Lucy Lewis: (co-supervised by Professor Emma Robinson (Bristol) and Professor Mark Good) Lucy began her PhD research in 2017 examining methods for assessing affective and cognitive deficits in rodents and applying them to the analysis of models of depression.

Past projects

Rebecca Wright: (co-supervised by Dr Gary Gilmour of Eli Lilly & Company). Rebecca was awarded a BBSRC industrial CASE studentship (sponsored by Eli Lilly & Company) and began her PhD research in 2011. The general theme for Rebecca’s research is the examination of the affective and cognitive effects of animal models of psychosis and affective disorders.

Katy Burgess: (co-supervised by Professor Robert Honey) Katy began her PhD research in 2009 examining cognitive and representational processes in rats. This work entailed a critical examination of the hypothesis that rats are capable of causal reasoning and an investigation of whether the “causal binding” phenomenon can be observed in rats as well as in humans

Scott Jones: (co-supervised by Dr Michael Lewis) Scott began his PhD research in 2009 examining the contribution of perceptual learning to the process by which faces become familiar. In particular investigated the effects of the opportunity to compare a new face to other faces on the speed and quality of learning.

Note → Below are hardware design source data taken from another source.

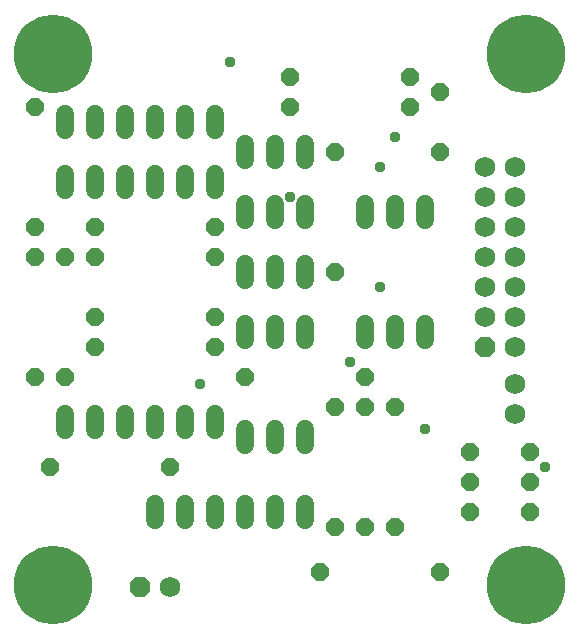
<source format=gts>
G04 EAGLE Gerber RS-274X export*
G75*
%MOMM*%
%FSLAX34Y34*%
%LPD*%
%INTop Solder Mask*%
%IPPOS*%
%AMOC8*
5,1,8,0,0,1.08239X$1,22.5*%
G01*
%ADD10P,1.649562X8X112.500000*%
%ADD11P,1.649562X8X202.500000*%
%ADD12C,1.524000*%
%ADD13P,1.649562X8X292.500000*%
%ADD14P,1.649562X8X22.500000*%
%ADD15C,6.654800*%
%ADD16P,1.869504X8X202.500000*%
%ADD17P,1.869504X8X112.500000*%
%ADD18C,1.727200*%
%ADD19C,0.959600*%


D10*
X368300Y419100D03*
X368300Y469900D03*
D11*
X444500Y165100D03*
X393700Y165100D03*
X444500Y139700D03*
X393700Y139700D03*
X444500Y114300D03*
X393700Y114300D03*
D12*
X177800Y437896D02*
X177800Y451104D01*
X127000Y451104D02*
X127000Y437896D01*
X152400Y437896D02*
X152400Y451104D01*
X101600Y400304D02*
X101600Y387096D01*
X50800Y387096D02*
X50800Y400304D01*
X76200Y400304D02*
X76200Y387096D01*
X101600Y437896D02*
X101600Y451104D01*
X50800Y451104D02*
X50800Y437896D01*
X76200Y437896D02*
X76200Y451104D01*
X177800Y120904D02*
X177800Y107696D01*
X127000Y107696D02*
X127000Y120904D01*
X152400Y120904D02*
X152400Y107696D01*
X101600Y183896D02*
X101600Y197104D01*
X50800Y197104D02*
X50800Y183896D01*
X76200Y183896D02*
X76200Y197104D01*
X254000Y120904D02*
X254000Y107696D01*
X203200Y107696D02*
X203200Y120904D01*
X228600Y120904D02*
X228600Y107696D01*
X254000Y361696D02*
X254000Y374904D01*
X203200Y374904D02*
X203200Y361696D01*
X228600Y361696D02*
X228600Y374904D01*
X177800Y387096D02*
X177800Y400304D01*
X127000Y400304D02*
X127000Y387096D01*
X152400Y387096D02*
X152400Y400304D01*
X355600Y374904D02*
X355600Y361696D01*
X304800Y361696D02*
X304800Y374904D01*
X330200Y374904D02*
X330200Y361696D01*
X254000Y412496D02*
X254000Y425704D01*
X203200Y425704D02*
X203200Y412496D01*
X228600Y412496D02*
X228600Y425704D01*
X254000Y324104D02*
X254000Y310896D01*
X203200Y310896D02*
X203200Y324104D01*
X228600Y324104D02*
X228600Y310896D01*
X254000Y273304D02*
X254000Y260096D01*
X203200Y260096D02*
X203200Y273304D01*
X228600Y273304D02*
X228600Y260096D01*
X355600Y260096D02*
X355600Y273304D01*
X304800Y273304D02*
X304800Y260096D01*
X330200Y260096D02*
X330200Y273304D01*
X254000Y184404D02*
X254000Y171196D01*
X203200Y171196D02*
X203200Y184404D01*
X228600Y184404D02*
X228600Y171196D01*
X177800Y183896D02*
X177800Y197104D01*
X127000Y197104D02*
X127000Y183896D01*
X152400Y183896D02*
X152400Y197104D01*
D10*
X25400Y355600D03*
X25400Y457200D03*
D11*
X139700Y152400D03*
X38100Y152400D03*
D10*
X25400Y228600D03*
X25400Y330200D03*
D13*
X304800Y203200D03*
X304800Y101600D03*
D14*
X76200Y254000D03*
X177800Y254000D03*
D10*
X279400Y101600D03*
X279400Y203200D03*
X50800Y228600D03*
X50800Y330200D03*
D13*
X330200Y203200D03*
X330200Y101600D03*
D14*
X241300Y457200D03*
X342900Y457200D03*
X266700Y63500D03*
X368300Y63500D03*
D10*
X279400Y317500D03*
X279400Y419100D03*
D14*
X241300Y482600D03*
X342900Y482600D03*
D11*
X304800Y228600D03*
X203200Y228600D03*
X177800Y330200D03*
X76200Y330200D03*
D14*
X76200Y355600D03*
X177800Y355600D03*
D11*
X177800Y279400D03*
X76200Y279400D03*
D15*
X440300Y51900D03*
X440300Y501900D03*
X40300Y501900D03*
X40300Y51900D03*
D16*
X406400Y254000D03*
D17*
X114300Y50800D03*
D18*
X406400Y279400D03*
X406400Y330200D03*
X406400Y355600D03*
X406400Y381000D03*
X406400Y406400D03*
X406400Y304800D03*
X431800Y406400D03*
X431800Y381000D03*
X431800Y355600D03*
X431800Y330200D03*
X431800Y304800D03*
X431800Y279400D03*
X431800Y254000D03*
X139700Y50800D03*
X431800Y222250D03*
X431800Y196850D03*
D19*
X355600Y184150D03*
X457200Y152400D03*
X317500Y304800D03*
X317500Y406400D03*
X330200Y431800D03*
X190500Y495300D03*
X241300Y381000D03*
X165100Y222250D03*
X292100Y241300D03*
M02*

</source>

Rebecca Wright: (co-supervised by Dr Gary Gilmour of Eli Lilly & Company). Rebecca was awarded a BBSRC industrial CASE studentship (sponsored by Eli Lilly & Company) and began her PhD research in 2011. The general theme for of Rebecca’s research was be an examination of the affective and cognitive effects of animal models of psychosis and affective disorders.

Emma Lydall: (co-supervised by Dr Gary Gilmour of Eli Lilly & Company). Emma was awarded a BBSRC industrial CASE studentship (sponsored by Eli Lilly & Company) and began her PhD research in 2007. The main focus of Emma’s research was the examination of whether animal models of schizophrenia extend to the entail a reduction in the hedonic response associated with pleasant stimuli (such anhedonic responses have been identified as a key symptom in schizophrenia and other disorders such as depression). In addition Emma has also contributed to the examination of hedonic processes in purely behavioural situations, including a direct demonstration that rats prefer the taste of sucrose when they have had to work hard for it than when they have not.

Dr Matthew Mundy: Currently a lecturer at Monash University in Australia, Matthew was previously employed as a WICN research fellow in the period immediately following his PhD . The main focus of Dr Mundy’s PhD research was an examination of the effects of exposure schedule in perceptual learning with both faces and non-face stimuli.

David Ross: (co-supervised with Dr Michael Lewis). Currently a Post-doc at Vanderbilt University, David’s PhD (which was passed entirely without corrections) investigated the nature of the representation of faces with a particular focus on comparing norm- and exemplar-based models.